Requirement: Tell me, please, how many lines in the records below include the word "space". Give no more than the number.
━━━━
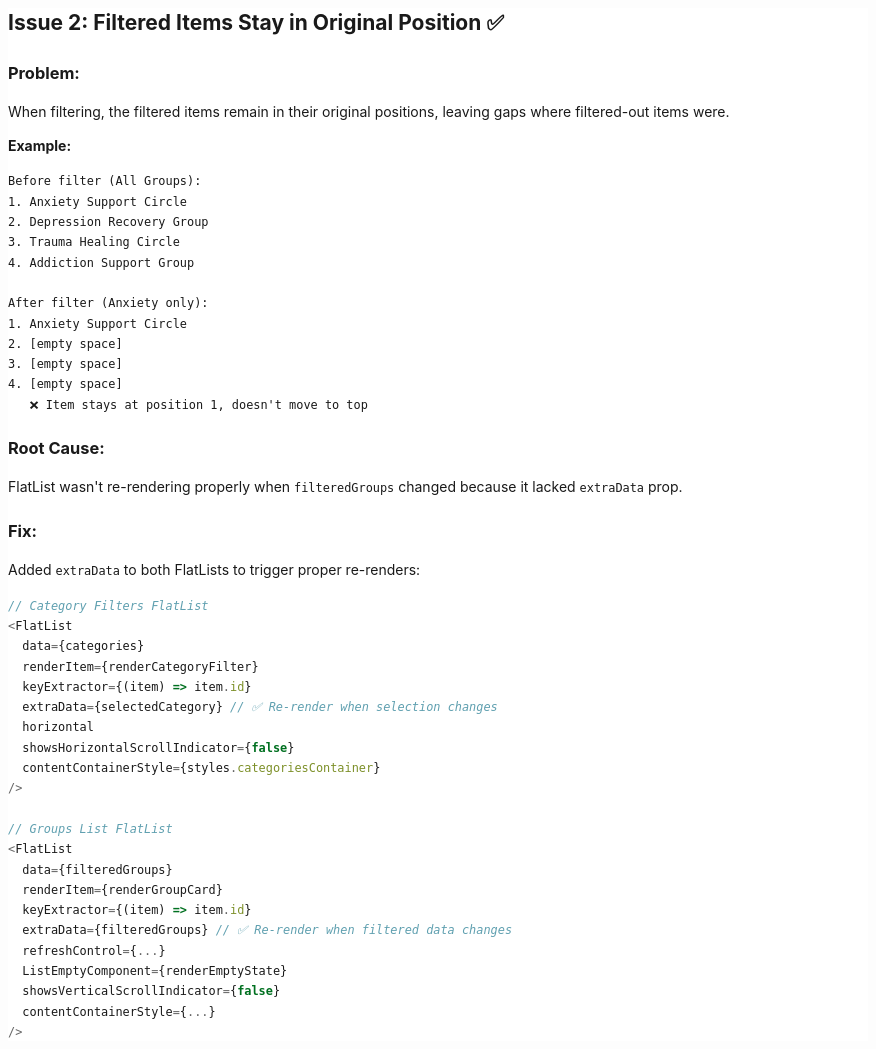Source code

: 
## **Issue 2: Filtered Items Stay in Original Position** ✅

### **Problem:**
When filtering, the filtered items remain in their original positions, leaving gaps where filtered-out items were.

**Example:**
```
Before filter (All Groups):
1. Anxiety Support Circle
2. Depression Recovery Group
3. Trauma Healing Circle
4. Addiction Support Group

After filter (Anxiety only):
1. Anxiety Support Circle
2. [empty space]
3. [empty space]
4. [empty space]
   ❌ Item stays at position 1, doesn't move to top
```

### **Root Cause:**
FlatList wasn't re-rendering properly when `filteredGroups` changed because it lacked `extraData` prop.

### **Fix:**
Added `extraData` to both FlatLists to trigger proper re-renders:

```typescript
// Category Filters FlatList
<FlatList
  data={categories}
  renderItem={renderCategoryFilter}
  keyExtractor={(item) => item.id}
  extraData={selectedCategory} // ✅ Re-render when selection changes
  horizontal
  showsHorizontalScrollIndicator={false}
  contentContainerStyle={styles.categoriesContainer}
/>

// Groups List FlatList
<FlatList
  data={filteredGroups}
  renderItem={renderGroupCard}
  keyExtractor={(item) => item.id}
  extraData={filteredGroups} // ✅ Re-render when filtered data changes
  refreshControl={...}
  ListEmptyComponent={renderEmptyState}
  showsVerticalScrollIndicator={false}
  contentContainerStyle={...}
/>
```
━━━━
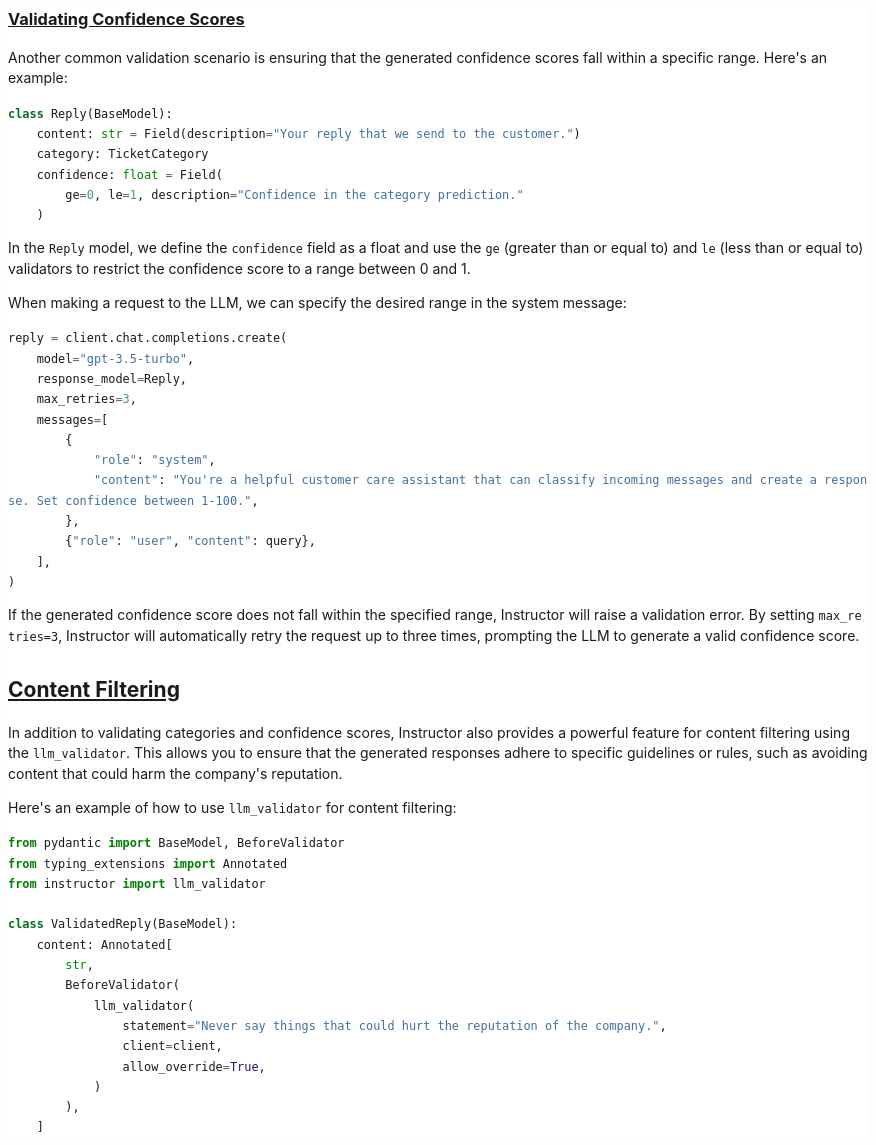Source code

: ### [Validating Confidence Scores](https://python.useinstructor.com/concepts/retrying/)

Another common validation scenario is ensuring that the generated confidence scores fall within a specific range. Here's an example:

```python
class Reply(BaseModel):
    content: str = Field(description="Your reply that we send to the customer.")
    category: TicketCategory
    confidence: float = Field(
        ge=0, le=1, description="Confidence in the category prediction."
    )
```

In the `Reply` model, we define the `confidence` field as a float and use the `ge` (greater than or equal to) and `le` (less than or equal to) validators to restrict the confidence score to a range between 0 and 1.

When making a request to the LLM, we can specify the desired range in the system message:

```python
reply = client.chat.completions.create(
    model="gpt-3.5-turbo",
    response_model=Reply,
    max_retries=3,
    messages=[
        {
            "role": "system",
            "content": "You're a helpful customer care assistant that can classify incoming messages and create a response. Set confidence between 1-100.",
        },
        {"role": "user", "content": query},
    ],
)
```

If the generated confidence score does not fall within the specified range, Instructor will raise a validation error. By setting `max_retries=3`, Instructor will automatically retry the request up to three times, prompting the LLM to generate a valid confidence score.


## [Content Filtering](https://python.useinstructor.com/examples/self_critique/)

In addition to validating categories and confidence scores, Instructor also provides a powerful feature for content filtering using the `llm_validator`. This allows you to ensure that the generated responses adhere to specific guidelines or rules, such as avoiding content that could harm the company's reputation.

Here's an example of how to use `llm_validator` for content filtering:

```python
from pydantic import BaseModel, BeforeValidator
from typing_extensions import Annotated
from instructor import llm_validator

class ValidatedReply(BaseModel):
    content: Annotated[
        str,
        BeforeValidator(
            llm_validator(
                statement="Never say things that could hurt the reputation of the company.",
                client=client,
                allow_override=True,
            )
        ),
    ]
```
━━━━
Task response: 3